Bei Ebay hat sich eine ähnliche Strategie bereits ausgezahlt: "Als Ebay das schrabbelige Flohmarktimage auf dem Weg zur höherpreisigen Kaufplattform für Neuware im Weg stand, wurden kurzerhand die Ebay-Kleinanzeigen ausgelagert. Was damals in der Ebay-Community für heftiges Flügelschlagen sorgte, erweist sich heute als kluger Move der Marke, der neue Zielgruppen an Ebay herangeführt hat."
In den Whole-Foods-Filialen prangen die blauen Prime-Schilder, um auf besondere Deals hinzuweisen. Auch die Verkäufer tragen Shirts und Kappen mit dem Prime-Logo. In den Filialen fehlt jeglicher Hinweis auf Amazon, ebenso in der Whole-Food-App.
Die Liste der Läden und der Bundesstaaten, in denen es die Prime-Deals gibt, wird immer länger. Gerade sind zehn weitere Bundesstaaten hinzugekommen. Damit sind in etwa der Hälfte aller Einkaufszentren die Sonderangebote für Prime-Mitglieder zu haben. "Aufgrund der positiven Resonanz in den vergangenen Monaten beschleunigen wir unsere Pläne, das Programm in weiteren Läden auszurollen", bekräftigt A.C. Gallo, Chef und COO von Whole Foods Market. In den USA hat Prime mehr als 100 Millionen Kunden. Jeder Vierte nennt Prime als seine Lieblingskundenkarte.

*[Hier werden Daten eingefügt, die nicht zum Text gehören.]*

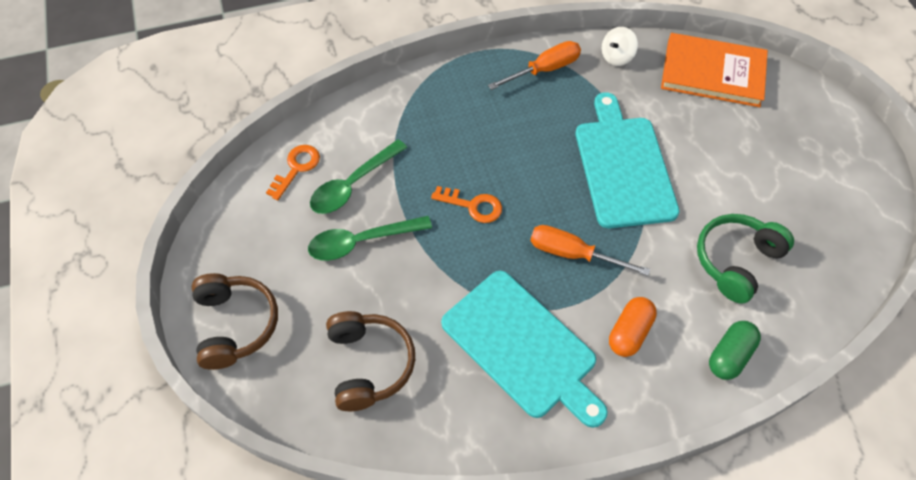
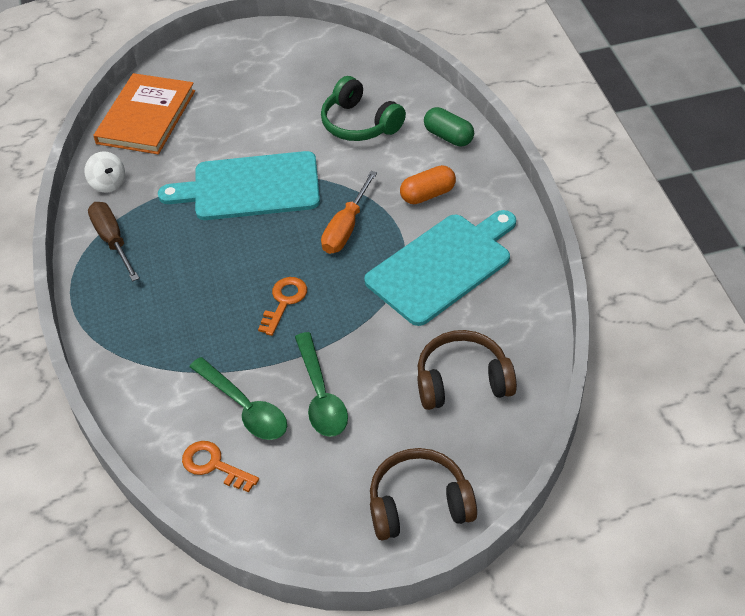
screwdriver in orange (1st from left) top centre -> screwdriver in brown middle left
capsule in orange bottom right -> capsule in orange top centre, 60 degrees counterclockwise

Wenn es nach Oldigs geht, steht auch noch eine weitere Verlagerung vom Online-Geschäft ins Reale an. Er sieht "Amazons Choice" auf bestem Weg ins Supermarkt-Regal. "Das ist ja inzwischen eins der glaubwürdigsten Qualitätssiegel. Das wäre dann Tchibo in zeitgemäß."